Morning Markets Brief 9-24-2020

Summary and Price Action Rundown

Global risk assets are struggling to stabilize this morning after yesterday’s early gains evaporated into losses amid increasing consternation over the outlook for US fiscal and monetary policy stimulus, alongside coronavirus resurgence fears and US political uncertainty. S&P 500 futures point to a 0.1% lower open after the index surrendered 2.4% yesterday, retracing Tuesday’s gain and cutting its year-to-date upside to 0.2%, which is 9.6% below early September’s record high. The tech-heavy Nasdaq underperformed, with Tesla among the downside leaders following an underwhelming corporate event, cutting its year-to-date gains to 18.5%. Equities in the EU are slightly lower after steeper losses in Asian stocks overnight. A broad dollar index is continuing to rebound from recent 28-month lows amid support from safe haven demand, while longer-dated Treasury yields are stable, with the 10-year yield at 0.67%. Brent crude prices are hovering below $42 per barrel.
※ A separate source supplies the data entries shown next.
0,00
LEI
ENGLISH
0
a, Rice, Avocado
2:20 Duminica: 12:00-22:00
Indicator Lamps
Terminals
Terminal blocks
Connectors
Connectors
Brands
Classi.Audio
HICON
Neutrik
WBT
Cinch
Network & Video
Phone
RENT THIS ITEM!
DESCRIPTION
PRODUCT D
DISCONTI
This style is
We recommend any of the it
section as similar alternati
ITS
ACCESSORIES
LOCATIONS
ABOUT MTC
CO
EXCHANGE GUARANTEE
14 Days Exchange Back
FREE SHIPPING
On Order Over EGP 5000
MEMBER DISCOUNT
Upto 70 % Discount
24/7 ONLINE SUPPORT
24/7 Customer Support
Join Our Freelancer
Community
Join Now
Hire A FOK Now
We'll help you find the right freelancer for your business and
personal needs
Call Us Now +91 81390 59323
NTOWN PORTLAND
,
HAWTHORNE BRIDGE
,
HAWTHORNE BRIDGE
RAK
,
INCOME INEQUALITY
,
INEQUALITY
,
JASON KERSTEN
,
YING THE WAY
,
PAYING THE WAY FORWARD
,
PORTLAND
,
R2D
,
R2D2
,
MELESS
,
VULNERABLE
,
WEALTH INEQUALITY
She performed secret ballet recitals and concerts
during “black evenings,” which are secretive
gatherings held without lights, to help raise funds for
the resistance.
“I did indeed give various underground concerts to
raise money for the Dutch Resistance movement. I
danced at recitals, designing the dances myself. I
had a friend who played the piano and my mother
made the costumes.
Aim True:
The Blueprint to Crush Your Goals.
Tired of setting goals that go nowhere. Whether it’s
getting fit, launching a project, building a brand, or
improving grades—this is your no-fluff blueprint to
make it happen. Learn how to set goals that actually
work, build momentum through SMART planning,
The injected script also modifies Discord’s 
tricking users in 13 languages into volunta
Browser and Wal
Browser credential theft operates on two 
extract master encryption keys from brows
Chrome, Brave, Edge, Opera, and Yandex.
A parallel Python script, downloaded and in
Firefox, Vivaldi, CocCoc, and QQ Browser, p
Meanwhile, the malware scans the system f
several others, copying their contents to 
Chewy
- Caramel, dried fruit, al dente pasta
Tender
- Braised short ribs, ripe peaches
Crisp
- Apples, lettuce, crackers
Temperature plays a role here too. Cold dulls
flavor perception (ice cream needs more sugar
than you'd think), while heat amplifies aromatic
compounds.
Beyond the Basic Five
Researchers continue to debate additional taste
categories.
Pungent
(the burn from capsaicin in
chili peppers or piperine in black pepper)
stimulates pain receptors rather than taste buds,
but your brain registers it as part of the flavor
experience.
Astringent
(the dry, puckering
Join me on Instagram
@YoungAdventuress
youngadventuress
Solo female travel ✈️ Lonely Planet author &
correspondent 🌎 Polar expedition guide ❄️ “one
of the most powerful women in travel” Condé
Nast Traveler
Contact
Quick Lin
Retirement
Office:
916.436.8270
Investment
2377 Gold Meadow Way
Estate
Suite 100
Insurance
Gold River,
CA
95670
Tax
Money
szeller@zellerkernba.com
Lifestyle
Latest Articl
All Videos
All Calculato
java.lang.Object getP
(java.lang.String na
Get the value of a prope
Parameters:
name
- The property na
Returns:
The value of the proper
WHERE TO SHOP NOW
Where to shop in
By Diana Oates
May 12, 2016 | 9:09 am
US Policy Uncertainty Deepens Amid a Barrage of Communications

Another day of Congressional testimony by Fed Chair Powell, again alongside Treasury Secretary Mnuchin, as well as an array of speeches by FOMC officials are set to redouble the message that more fiscal stimulus is necessary and monetary policy is on hold. Some market participants are expressing concerns that by continually emphasizing the importance of additional fiscal support in sustaining the US economy recovery, Chair Powell and his Fed colleagues are implying a worrying degree of monetary policy ineffectiveness, which may be denting investor confidence. In referencing the Fed’s barely utilized $600 billion Main Street Lending Program, he stated that he and his colleagues had “done basically all of the things we can think of” to fix it but it remains inert. This quote has since been taken out of context by multiple market commentators as a broad expression of the Fed’s monetary policy impotence. Additionally, the chorus of calls from Fed officials for another pandemic relief plan and grim prognostications for the recovery absent such stimulus come against a backdrop of waning odds of a deal. Amid the battle over replacing Justice Ginsburg, who passed away last Friday, the prospects for bipartisan compromise on the bill have dwindled. Meanwhile, the messaging of Fed speakers over the specifics of their recent policy shift have been somewhat garbled, with Vice Chair Clarida attempting yesterday to clarify the Fed’s newly formulated policy posture toward to inflation, saying “[w]e’re not going to even begin to think about lifting off, we expect, until we actually get observed inflation… equal to 2%” and suggested that rates may be held steady even beyond that. However, earlier in the week, Chicago Fed President Evans averred that the Fed’s new guidance does not prevent tightening before inflation averages over 2%, “and so, we could start raising rates before we start averaging 2%.”

US Labor Market Data in Focus Amid Recovery Concerns

With increasing hints of economic backsliding in recent US data, which is being seen even more clearly in EU data, analysts will monitor today’s release of last week’s initial jobless claims for any signs of weakness. Initial jobless claims for the week of September 19th are expected to improve to 840K after the prior week’s tally improved modestly to 860K from 893K the prior week but slightly undershot consensus expectations of 850K. This marked the third consecutive week with claims below 1 million, but the weekly rate of improvement has plateaued. Furthermore, continuing jobless claims, which consist of the total number of Americans on state benefit rolls, fell to 12.63 million in the week ended September 5th, below market consensus of 13.0 million and now the lowest level since the beginning of April when the effects of the coronavirus pandemic became observable in the data. Another positive in last week’s release was that filings in the federal program created in response to the Covid-19 crisis, called Pandemic Unemployment Assistance (PUA), decreased for the first time in five weeks, to 659k from 868k. However, PAU claims have been volatile on a weekly basis as the previous two weeks showed increases of 260k.

Additional Themes

Rising US Political Risk – Investors are increasingly concerned about a protracted and disruptive post-election period in the US amid a fraught and litigious process to declare an eventual winner. President Trump redoubled his criticism of mail-in ballots, intimating that they are susceptible to voter fraud, and declined to specify his response in the event Joe Biden were to win. Futures contracts on US equity volatility are showing increasing investor expectations of market turbulence around the election date and for months thereafter.

EU Biz Confidence Holds Up Despite Covid Resurgence – Metrics of German and French corporate optimism for September improved from the prior month, although they mostly fell slightly short of expectations. Earlier this week, preliminary September purchasing managers’ indexes for the EU display a notable weakening in service sector activity. A measure of UK consumer confidence is due later today. For context, resurgent Covid-19 outbreaks have recently spurred a return to stricter containment measures in various UK and EU locations.